Prompt:
What lines of the data below include the word "request"? Report them by copying each.

Data excerpts:
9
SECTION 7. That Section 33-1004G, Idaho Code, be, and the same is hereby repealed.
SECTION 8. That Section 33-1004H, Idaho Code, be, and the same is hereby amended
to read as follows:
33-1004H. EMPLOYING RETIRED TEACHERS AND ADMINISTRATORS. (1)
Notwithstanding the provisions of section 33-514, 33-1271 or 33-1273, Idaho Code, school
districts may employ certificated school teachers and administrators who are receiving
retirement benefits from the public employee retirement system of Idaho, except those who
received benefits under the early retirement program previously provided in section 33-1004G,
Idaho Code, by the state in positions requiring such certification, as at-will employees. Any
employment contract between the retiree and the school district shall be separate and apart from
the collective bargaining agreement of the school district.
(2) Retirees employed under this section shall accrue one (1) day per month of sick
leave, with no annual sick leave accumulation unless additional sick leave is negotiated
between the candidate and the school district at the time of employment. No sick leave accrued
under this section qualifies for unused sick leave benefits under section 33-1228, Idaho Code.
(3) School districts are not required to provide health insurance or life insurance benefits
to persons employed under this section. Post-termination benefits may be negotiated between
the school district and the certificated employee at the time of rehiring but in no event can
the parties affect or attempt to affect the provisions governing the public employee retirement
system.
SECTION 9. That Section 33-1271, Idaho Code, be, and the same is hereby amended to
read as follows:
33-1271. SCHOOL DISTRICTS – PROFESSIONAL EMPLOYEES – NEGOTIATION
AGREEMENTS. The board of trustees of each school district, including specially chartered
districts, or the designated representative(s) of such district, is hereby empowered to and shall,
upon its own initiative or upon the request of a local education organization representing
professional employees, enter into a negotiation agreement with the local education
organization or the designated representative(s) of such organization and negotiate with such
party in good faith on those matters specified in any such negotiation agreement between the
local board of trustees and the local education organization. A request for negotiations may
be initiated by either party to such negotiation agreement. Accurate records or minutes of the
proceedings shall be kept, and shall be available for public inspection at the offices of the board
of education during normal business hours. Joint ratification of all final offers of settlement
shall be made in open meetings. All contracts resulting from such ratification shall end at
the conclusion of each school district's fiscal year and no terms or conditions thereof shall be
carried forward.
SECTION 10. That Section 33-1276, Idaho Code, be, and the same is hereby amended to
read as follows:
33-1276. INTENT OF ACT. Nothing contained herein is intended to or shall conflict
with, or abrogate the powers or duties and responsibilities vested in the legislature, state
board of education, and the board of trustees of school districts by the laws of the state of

Response box:
upon its own initiative or upon the request of a local education organization representing
local board of trustees and the local education organization. A request for negotiations may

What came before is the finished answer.